Usually this is also done in a community way and the re-interpretation of ideas often involves bringing in external perspective on the same problem and then seeing it in a new way. The mixing of ideas and the mixing of problems don't seem very implied here? I don't know if I would subscribe to a model of scientific progress that is similar to the one that you're implicitly imposing here? For example, how do you model serendipity and adaptivity to new problems? How are you thinking of modelling the integration of external frames in your problems?

Is this model of research open to multi-polar worlds where you have more complex interactions? If we are talking about automated alignment science and not engineering why is there no mention of theories of science?

I don't know if this is helpful or not, it could just be the case that you're strictly aiming for a scalable oversight single agent scenario and that you find it justified to simplify the model to an engineering problem here. I hope that this might be somewhat useful for you to potentially think about? (It also feels a bit weird to mention this to you when you wrote a paper on it being harder than you think but that is precisely why I thought you might be receptive to some of these thoughts.)
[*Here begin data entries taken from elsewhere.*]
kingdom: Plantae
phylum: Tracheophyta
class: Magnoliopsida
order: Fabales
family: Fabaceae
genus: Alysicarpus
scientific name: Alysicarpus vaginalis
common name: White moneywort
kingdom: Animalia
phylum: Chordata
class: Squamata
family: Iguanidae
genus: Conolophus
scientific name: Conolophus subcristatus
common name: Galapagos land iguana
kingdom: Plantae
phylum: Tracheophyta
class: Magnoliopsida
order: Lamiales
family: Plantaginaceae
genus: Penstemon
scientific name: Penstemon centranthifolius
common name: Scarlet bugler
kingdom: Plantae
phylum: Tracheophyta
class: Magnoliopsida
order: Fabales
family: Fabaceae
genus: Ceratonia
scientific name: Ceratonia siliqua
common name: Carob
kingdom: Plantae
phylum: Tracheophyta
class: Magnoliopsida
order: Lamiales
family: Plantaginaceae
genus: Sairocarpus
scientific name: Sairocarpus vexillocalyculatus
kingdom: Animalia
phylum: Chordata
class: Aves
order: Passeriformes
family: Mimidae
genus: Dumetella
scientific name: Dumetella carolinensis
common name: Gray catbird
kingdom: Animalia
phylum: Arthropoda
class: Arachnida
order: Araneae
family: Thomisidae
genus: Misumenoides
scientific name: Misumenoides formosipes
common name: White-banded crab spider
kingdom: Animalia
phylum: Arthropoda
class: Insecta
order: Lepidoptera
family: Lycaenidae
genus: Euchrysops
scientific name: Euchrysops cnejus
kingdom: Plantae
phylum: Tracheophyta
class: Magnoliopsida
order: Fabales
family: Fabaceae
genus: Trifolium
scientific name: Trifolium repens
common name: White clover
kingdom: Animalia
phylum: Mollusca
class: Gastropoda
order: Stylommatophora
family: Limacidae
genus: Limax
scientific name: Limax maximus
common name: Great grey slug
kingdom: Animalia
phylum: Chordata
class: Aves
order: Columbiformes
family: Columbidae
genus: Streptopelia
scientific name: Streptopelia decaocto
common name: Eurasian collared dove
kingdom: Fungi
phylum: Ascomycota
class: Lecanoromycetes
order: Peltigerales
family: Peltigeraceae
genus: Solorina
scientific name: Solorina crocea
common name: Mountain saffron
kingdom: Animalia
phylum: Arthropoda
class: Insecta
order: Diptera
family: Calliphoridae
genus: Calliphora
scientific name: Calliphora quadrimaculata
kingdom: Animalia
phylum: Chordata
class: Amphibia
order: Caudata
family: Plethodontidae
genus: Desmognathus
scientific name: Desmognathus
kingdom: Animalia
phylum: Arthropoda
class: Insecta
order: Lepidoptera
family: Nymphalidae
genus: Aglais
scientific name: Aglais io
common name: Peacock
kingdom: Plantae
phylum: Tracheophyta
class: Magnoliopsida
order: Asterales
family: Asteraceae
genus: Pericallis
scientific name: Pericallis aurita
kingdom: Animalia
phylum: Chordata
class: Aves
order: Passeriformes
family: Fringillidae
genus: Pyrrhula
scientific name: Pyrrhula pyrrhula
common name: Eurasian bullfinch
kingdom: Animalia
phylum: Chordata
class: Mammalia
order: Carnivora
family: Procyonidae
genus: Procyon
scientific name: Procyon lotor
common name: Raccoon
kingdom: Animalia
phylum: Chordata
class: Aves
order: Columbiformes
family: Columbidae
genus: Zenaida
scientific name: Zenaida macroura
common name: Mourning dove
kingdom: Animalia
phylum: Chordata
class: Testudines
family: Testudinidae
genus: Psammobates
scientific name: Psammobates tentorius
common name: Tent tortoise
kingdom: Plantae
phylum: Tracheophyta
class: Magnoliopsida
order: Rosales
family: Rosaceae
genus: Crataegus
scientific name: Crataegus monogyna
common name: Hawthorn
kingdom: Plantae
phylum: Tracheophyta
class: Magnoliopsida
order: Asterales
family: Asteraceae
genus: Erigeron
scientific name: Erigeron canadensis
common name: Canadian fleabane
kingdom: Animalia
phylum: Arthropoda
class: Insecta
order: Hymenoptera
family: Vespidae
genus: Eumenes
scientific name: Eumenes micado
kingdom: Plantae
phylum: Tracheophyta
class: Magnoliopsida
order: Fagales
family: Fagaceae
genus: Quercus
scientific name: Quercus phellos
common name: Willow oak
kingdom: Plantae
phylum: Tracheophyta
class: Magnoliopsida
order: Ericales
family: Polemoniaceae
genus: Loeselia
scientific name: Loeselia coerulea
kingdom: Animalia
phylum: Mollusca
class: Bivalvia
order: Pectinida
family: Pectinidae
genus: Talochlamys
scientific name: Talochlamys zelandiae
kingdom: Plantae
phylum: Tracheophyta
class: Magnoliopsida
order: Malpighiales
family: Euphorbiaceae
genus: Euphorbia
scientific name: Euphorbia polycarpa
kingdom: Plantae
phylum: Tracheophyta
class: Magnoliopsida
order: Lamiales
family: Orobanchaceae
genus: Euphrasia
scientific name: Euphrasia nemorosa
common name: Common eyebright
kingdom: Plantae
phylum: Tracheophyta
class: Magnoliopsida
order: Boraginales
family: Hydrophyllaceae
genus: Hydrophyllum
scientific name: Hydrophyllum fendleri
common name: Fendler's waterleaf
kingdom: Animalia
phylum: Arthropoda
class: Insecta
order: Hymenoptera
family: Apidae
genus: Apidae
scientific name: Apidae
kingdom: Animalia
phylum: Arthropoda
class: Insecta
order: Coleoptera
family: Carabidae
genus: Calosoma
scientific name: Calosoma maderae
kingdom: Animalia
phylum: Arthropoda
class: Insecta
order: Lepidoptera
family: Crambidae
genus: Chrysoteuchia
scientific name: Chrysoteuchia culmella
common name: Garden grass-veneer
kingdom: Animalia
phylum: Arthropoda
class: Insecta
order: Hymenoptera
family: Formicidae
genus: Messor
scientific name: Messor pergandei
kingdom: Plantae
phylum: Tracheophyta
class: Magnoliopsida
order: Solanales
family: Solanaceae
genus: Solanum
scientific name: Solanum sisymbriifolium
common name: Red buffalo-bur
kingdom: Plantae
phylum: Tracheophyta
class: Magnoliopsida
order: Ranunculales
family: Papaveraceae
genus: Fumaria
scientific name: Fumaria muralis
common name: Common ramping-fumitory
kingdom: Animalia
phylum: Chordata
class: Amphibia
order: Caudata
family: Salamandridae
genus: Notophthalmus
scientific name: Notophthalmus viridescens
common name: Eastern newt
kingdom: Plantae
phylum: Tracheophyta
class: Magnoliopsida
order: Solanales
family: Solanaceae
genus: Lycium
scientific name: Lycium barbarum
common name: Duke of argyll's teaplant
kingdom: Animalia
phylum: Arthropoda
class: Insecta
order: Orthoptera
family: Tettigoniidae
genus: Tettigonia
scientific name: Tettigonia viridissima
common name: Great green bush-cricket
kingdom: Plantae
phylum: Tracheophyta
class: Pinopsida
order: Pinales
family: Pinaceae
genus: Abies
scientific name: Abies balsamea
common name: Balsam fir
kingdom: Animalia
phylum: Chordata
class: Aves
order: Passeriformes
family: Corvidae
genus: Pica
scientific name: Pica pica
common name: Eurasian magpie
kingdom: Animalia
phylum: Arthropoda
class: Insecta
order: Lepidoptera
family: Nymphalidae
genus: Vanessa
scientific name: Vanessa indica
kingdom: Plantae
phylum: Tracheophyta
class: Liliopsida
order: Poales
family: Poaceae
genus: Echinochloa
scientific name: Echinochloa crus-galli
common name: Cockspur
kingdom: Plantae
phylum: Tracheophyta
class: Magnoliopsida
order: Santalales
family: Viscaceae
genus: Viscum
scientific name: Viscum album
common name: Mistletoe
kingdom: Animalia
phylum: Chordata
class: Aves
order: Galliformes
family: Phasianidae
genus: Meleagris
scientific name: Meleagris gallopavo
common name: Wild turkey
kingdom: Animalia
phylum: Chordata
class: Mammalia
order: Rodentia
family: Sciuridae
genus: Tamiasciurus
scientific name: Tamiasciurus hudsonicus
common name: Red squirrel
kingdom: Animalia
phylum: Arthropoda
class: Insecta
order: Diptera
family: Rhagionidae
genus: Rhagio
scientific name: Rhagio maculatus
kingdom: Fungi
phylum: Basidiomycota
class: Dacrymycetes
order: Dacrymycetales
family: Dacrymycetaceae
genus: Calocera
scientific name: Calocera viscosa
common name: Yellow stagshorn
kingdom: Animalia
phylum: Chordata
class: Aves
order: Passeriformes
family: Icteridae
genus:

I'm glad to see this paper. The difficulties of automating alignment research are well-appreciated by many, but until now I hadn't seen a rigorous attempt to articulate them. This paper is an important contribution.

The point about "Aggregating correlated evidence" is something that gets brought up in finance. Investors routinely get into trouble by treating correlated risks as if they're independent. I had never thought about that in the context of safety evaluations, but it makes perfect sense.